Pixel coordinate boxes
•••••

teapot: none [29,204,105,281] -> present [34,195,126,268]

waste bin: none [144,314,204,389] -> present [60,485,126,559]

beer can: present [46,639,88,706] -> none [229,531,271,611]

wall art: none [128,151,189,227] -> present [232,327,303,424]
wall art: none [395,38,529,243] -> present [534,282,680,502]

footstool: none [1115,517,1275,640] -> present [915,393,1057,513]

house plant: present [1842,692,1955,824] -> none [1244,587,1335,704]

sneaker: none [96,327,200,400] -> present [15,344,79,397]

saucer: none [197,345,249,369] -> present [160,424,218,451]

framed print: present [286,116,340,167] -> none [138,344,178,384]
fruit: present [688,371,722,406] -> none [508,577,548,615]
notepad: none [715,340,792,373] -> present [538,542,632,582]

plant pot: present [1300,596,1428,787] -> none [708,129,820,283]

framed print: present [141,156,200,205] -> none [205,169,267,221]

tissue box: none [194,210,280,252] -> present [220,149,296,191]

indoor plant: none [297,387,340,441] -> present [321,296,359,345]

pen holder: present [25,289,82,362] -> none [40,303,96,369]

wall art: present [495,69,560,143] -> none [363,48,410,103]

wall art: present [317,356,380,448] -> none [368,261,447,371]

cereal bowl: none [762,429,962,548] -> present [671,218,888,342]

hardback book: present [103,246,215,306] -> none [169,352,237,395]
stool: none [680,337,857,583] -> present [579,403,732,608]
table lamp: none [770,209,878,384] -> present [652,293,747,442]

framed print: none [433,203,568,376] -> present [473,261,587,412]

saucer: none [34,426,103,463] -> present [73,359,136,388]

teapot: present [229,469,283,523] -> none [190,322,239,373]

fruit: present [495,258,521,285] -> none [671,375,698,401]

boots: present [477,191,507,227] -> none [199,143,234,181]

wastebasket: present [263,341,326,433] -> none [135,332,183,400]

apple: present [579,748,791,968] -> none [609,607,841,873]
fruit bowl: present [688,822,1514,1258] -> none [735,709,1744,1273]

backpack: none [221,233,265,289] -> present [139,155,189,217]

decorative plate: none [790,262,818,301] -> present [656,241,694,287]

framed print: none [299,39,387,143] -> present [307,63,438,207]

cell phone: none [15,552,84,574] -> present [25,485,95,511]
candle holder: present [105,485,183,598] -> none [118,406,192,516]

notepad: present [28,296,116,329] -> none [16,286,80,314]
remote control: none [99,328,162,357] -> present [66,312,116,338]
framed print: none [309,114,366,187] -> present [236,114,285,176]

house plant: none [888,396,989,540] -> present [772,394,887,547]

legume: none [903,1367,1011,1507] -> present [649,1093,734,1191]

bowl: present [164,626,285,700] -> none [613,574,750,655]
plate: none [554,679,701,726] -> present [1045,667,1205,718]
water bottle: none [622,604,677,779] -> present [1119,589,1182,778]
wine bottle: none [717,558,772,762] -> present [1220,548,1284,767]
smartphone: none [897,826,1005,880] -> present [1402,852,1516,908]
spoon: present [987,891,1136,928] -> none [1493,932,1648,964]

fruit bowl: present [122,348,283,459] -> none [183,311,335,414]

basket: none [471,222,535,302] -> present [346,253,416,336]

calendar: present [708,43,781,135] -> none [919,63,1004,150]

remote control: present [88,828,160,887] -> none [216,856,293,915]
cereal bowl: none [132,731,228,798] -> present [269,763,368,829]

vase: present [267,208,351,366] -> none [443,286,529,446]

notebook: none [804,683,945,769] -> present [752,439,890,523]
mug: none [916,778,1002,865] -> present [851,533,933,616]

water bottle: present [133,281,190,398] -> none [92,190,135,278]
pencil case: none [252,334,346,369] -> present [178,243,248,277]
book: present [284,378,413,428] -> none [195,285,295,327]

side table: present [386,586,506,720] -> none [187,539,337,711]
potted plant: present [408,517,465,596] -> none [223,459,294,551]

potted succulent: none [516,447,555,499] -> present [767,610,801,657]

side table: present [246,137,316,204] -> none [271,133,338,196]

•••••

Would you output, from the records above, exactly the run of lines that starts at the line containing "boots: present [477,191,507,227]" and ends at the line containing "water bottle: none", and only that run?

boots: present [477,191,507,227] -> none [199,143,234,181]

wastebasket: present [263,341,326,433] -> none [135,332,183,400]

apple: present [579,748,791,968] -> none [609,607,841,873]
fruit bowl: present [688,822,1514,1258] -> none [735,709,1744,1273]

backpack: none [221,233,265,289] -> present [139,155,189,217]

decorative plate: none [790,262,818,301] -> present [656,241,694,287]

framed print: none [299,39,387,143] -> present [307,63,438,207]

cell phone: none [15,552,84,574] -> present [25,485,95,511]
candle holder: present [105,485,183,598] -> none [118,406,192,516]

notepad: present [28,296,116,329] -> none [16,286,80,314]
remote control: none [99,328,162,357] -> present [66,312,116,338]
framed print: none [309,114,366,187] -> present [236,114,285,176]

house plant: none [888,396,989,540] -> present [772,394,887,547]

legume: none [903,1367,1011,1507] -> present [649,1093,734,1191]

bowl: present [164,626,285,700] -> none [613,574,750,655]
plate: none [554,679,701,726] -> present [1045,667,1205,718]
water bottle: none [622,604,677,779] -> present [1119,589,1182,778]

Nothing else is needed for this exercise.